Ich erinnere euch daran, dass ich Anarchist bin. Ich engagiere mich nicht im Kampf als ob es eine Sonntagsbeschäftigung wäre: ich suche tagtäglich nach Ansetzpunkten für den Angriff und ich benutze diese um das bestehende politisch-ökonomische System zu treffen. Als Anti-autoritärer verachte ich jedes Machtsystem, sei es Demokratisch oder Faschistisch, Kommunistisch oder Liberal. Ich kämpfe gegen den Staat und das Kapital.

Und es ist eben weil ich den Staat als Wachhund des Eigentums der Bosse betrachte, dass ich mich widerholt mit seinen bewaffneten Truppen konfrontierte.

Es ist gewiss nicht aufgrund von ökologistischen Anwandlungen, dass ich gegen die Öffnung von neuen Müllanlagen [in Napoli] oder gegen den Bau des TAV [im Val Susa] kämpfe. Ich habe in diesen Kämpfen schlicht meine Methoden und meine Ideen beigetragen, um die Macht zu bekämpfen. Denn ich betrachte die Solidarität als eine Waffe und ich weiss sie zu benutzen.

Ihr erlaubt euch ausserdem, meine Aktion mit den Kämpfen gegen die Prekarität zu verbinden. Es gäbe nichts fälscheres.

Ich bin für die komplette Zerstörung des Eigentums, ich betrachte den Betrug der Lohnarbeit, was auch immer ihre Form ist, als einen Krebs, der die Individuen in einwilligende Wesen verwandelt hat, die sich für etwas mehr als 30 Jahre [Anspielung auf den Kredit, Anm.d.Ü.] irgendeiner beliebigen Schweinerei der Bosse gefügt haben.

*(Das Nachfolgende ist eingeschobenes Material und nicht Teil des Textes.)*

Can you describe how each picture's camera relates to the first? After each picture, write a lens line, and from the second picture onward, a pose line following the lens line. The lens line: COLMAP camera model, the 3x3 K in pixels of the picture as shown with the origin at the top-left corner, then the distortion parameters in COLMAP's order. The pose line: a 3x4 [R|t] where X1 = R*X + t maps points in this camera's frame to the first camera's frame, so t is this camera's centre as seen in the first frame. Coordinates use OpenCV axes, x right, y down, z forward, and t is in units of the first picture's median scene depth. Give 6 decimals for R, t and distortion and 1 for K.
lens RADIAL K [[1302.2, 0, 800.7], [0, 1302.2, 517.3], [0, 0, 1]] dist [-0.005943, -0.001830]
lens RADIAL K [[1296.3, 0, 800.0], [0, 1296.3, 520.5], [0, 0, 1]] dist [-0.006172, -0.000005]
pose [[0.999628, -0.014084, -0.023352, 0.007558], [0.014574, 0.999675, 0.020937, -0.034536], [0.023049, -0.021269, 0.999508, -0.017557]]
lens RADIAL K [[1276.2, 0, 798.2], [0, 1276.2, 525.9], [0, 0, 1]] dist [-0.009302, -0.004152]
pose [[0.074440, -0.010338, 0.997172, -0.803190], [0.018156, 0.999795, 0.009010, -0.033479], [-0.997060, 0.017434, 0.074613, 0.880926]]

Dieser Ersatz für das Leben, in dem wir anderen Ausgebeuteten uns täglich abmühen, basiert auf der Produktion von Waren und Dienstleistungen. Und die Verwantwortlichen von all dem sind auch die Arbeiter. Ob sie nun prekär oder mit einem Vertrag auf unbestimmte Dauer angestellt sind.

Was die Verteidigung von Gebieten betrifft, da irrt ihr euch in mir.

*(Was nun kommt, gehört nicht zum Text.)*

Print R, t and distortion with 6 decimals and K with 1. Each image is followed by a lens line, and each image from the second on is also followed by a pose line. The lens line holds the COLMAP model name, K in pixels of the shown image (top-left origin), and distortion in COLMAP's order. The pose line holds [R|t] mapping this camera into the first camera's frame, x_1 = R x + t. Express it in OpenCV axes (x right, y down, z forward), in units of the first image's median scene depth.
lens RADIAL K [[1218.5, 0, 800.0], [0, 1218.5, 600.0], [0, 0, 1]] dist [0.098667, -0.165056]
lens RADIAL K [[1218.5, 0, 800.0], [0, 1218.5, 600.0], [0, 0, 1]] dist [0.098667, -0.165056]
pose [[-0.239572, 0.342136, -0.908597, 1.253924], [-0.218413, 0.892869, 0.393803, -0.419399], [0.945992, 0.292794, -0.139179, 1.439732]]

Ich interveniere in Gebiete dieser Art, weil ich mir bewusst bin, dass sich die Arroganz der Macht überall ausdrückt.

Und ich stelle micht folglich überall entgegen, sei es zwischen den Mauern eines Gefängnis oder auf der Strasse. Es ist überall notwendig, zu kämpfen, um dafür zu sorgen, dass sich die soziale Konfliktualität immer mehr entzündet, ohne irgendeine Mediation mit den Institutionen.

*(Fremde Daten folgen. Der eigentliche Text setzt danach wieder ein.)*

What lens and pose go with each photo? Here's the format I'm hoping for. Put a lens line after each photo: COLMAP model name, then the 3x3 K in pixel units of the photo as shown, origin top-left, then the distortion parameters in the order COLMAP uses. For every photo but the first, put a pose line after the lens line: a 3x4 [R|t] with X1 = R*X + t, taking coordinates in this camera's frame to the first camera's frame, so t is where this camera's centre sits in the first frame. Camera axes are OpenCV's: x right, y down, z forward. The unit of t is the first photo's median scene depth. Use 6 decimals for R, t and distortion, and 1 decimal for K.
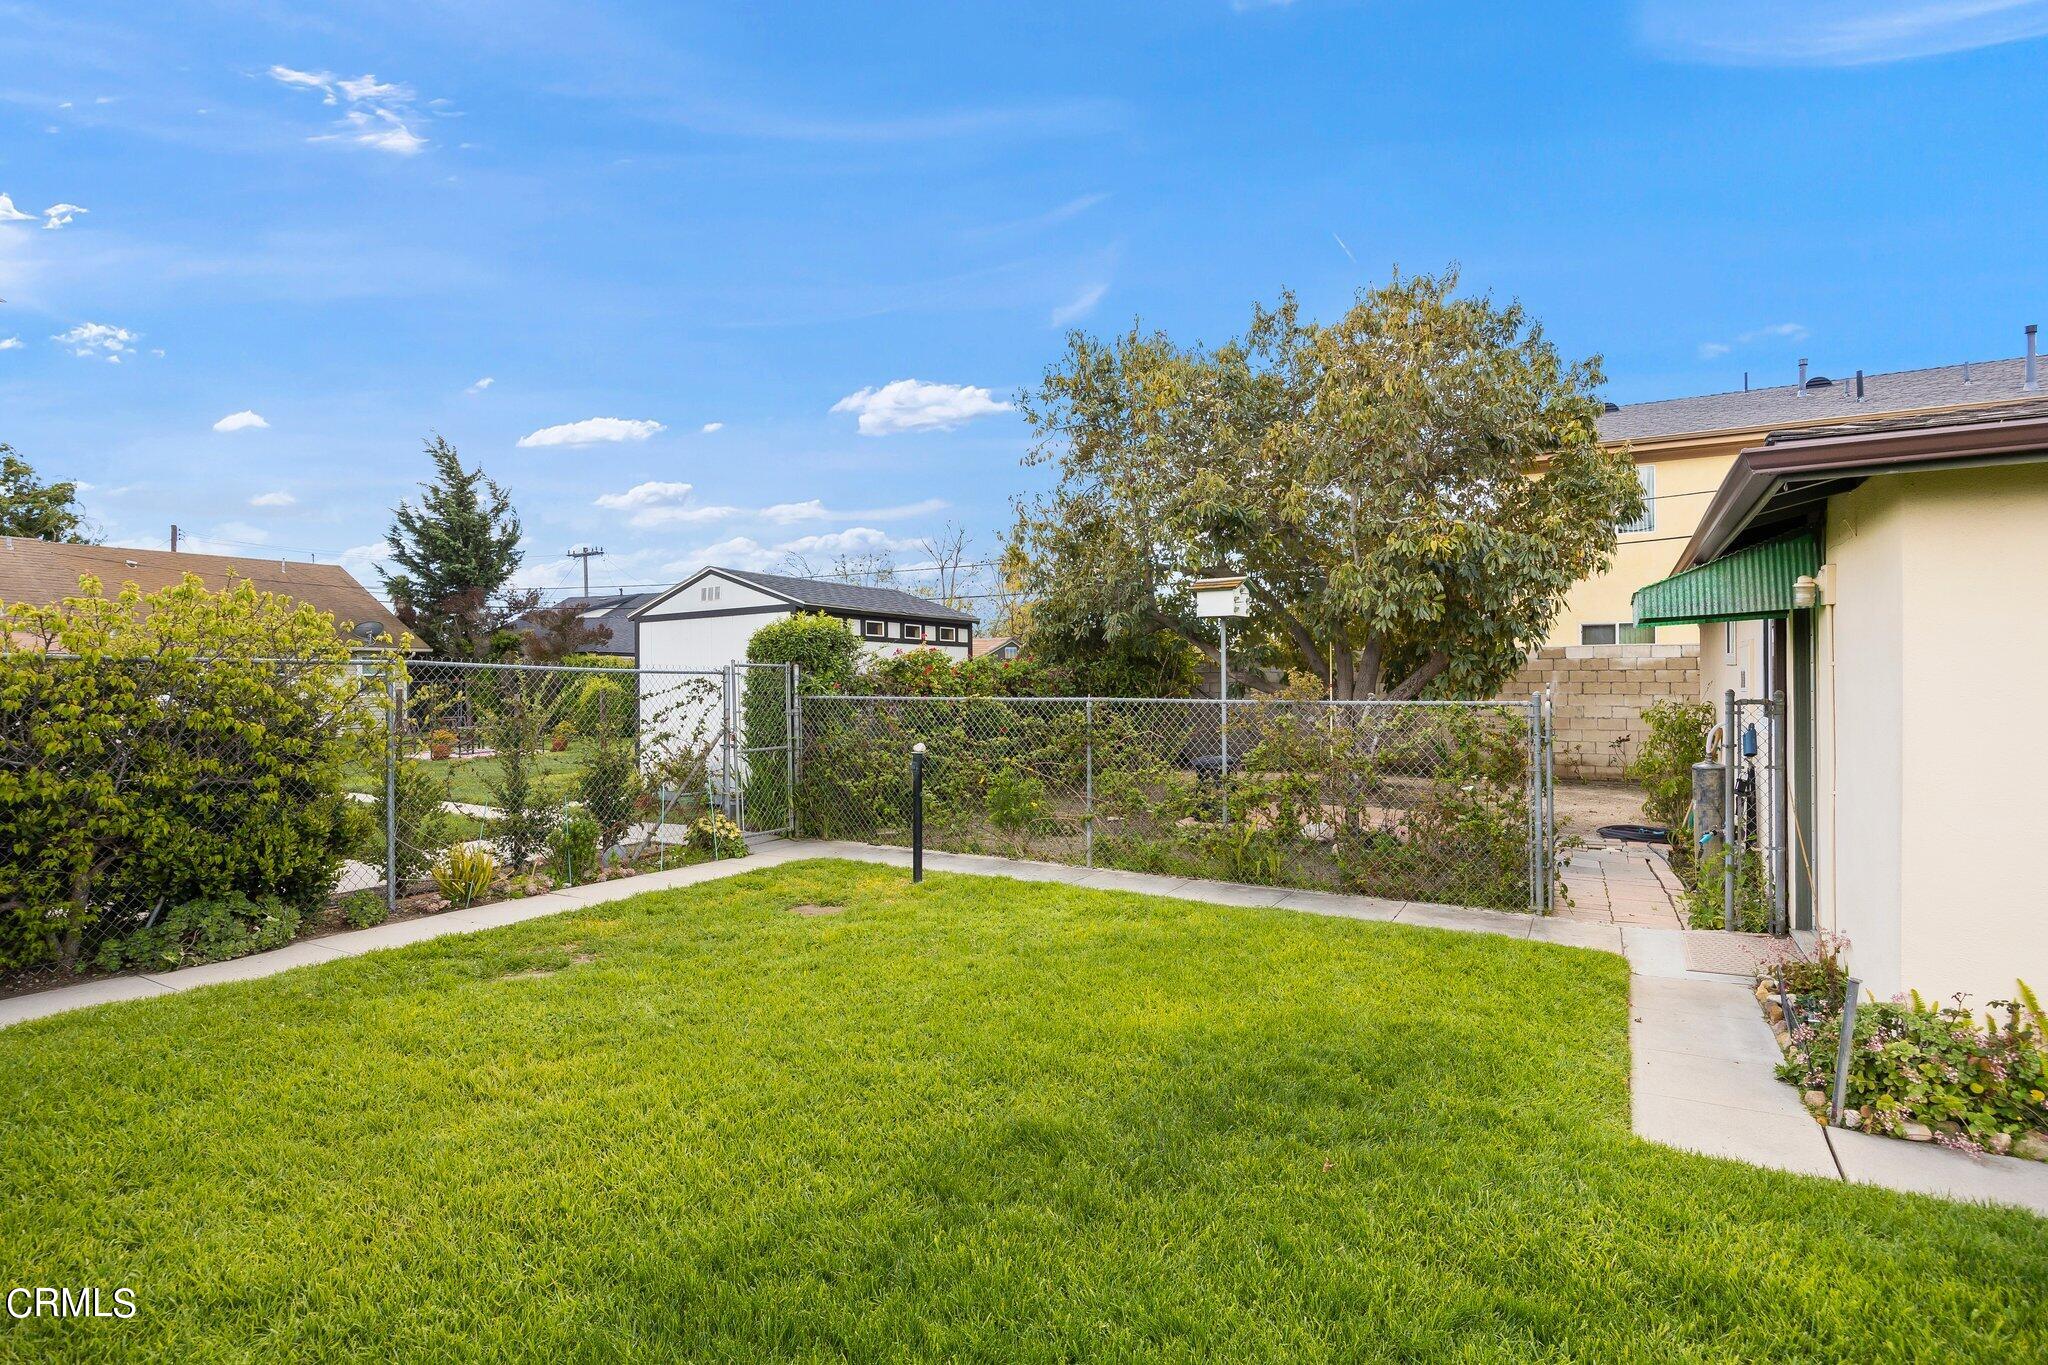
lens RADIAL K [[990.8, 0, 1026.0], [0, 990.8, 675.9], [0, 0, 1]] dist [-0.005139, -0.001063]
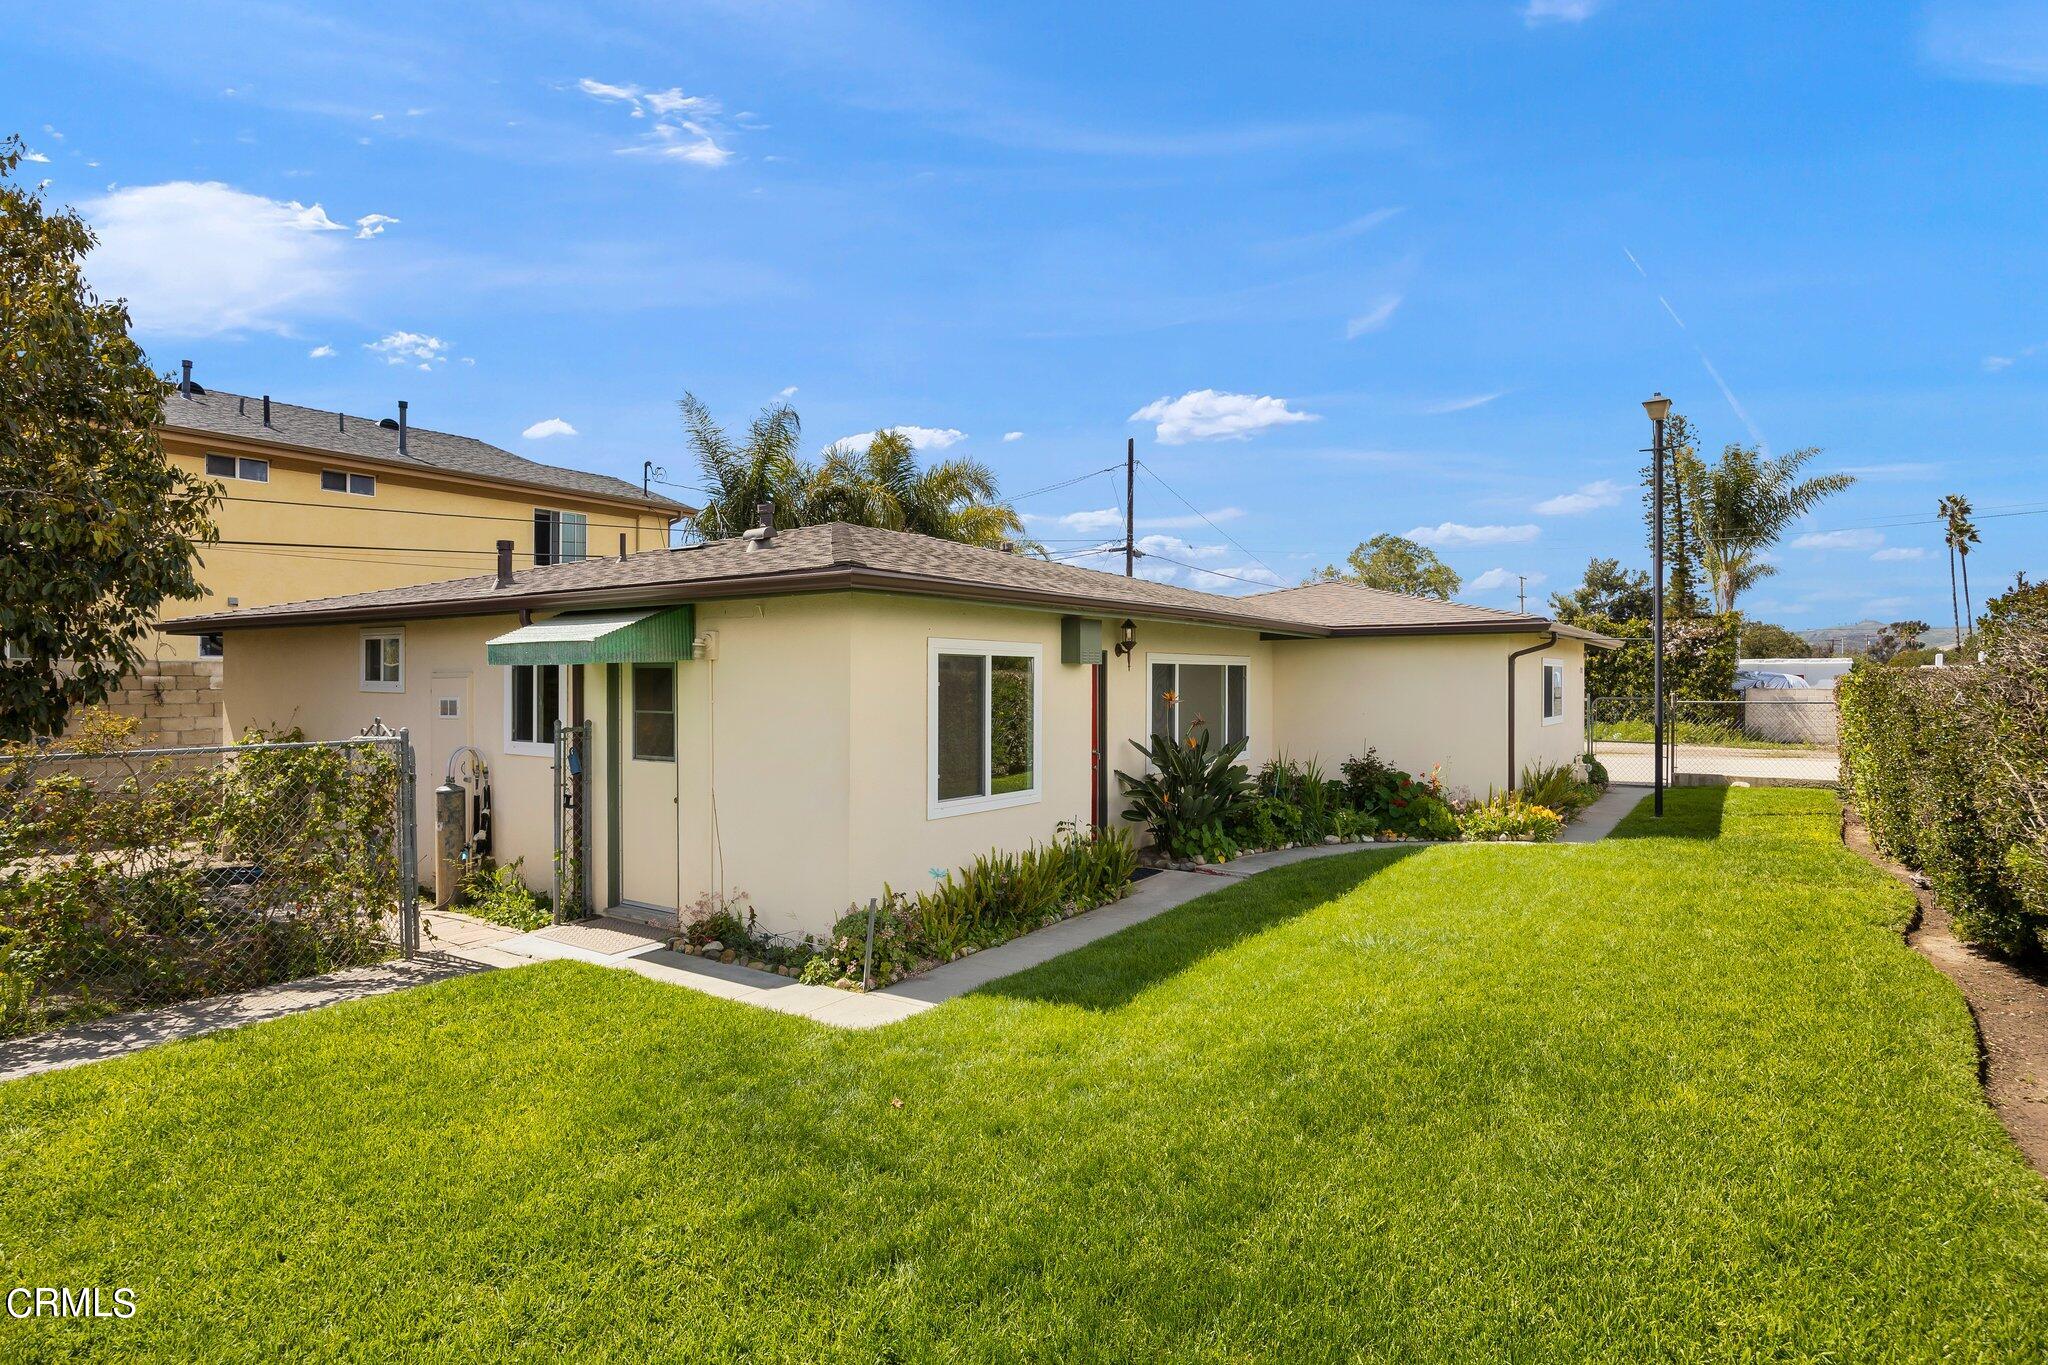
lens RADIAL K [[1092.3, 0, 1018.3], [0, 1092.3, 672.5], [0, 0, 1]] dist [-0.001757, -0.000230]
pose [[0.074672, 0.008473, 0.997172, -0.735710], [0.001101, 0.999963, -0.008580, -0.041276], [-0.997208, 0.001739, 0.074660, 0.470995]]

Besonders in Anbetracht dieser letzten Aussage will ich euch herzlich einladen, euch nicht mehr zu erlauben, und sei es von fern, euch meine Komplizen zu nennen.

Ich bin Komplize mit Individuen, die während den Angriffen gegen die Macht über keinen anderen Schutz verfügen, als die Praktizierung ihrer Ideen, die Respektierung des gegebenen Wortes und die Abwesenheit von politischem Kalkül, ohne irgendeine Mediation mit dem Staat und seinen Institutionen.

Ich werde abschliessen, indem ich eine letzte Sache anmerke: wenn ihr behauptet, eure aktivistische Solidarität mit all jenen auszudrücken, die im Griff des bewaffneten Arms des Staats sind, habt ihr dann im Kopf, dass es im Gefängnis ganze Sektionen gefüllt mit Denunzianten, Drecksäcken verschiedener Art und Faschisten gibt?

Denkt gut darüber nach: Als Anarchist bin ich für die vollständige Zerstörung des ganzen Knastsystems. Ich würde nicht einmal einem Denunzianten das Gefängnis wünschen, aber ich würde mich davor hüten, ihm meine Solidarität zukommen zu lassen.

Wie ich am Anfang dieses Textexs sagte, die Worte wie die Schriften haben eine Gewicht, es wäre angebracht, gut darüber nachzudenken.

Alessio del Sordo

 

Um ihm zu schreiben:

Alessio Del Sordo
c.c. via pianezza, 300
10151 – torino
italie

 

Übersetzt aus dem Italienischen. Die genannte Solidaritätserklärung wurde am 27. Januar auf Indy Naples publiziert, die Antwort von Alessio auf arragia am 5. März.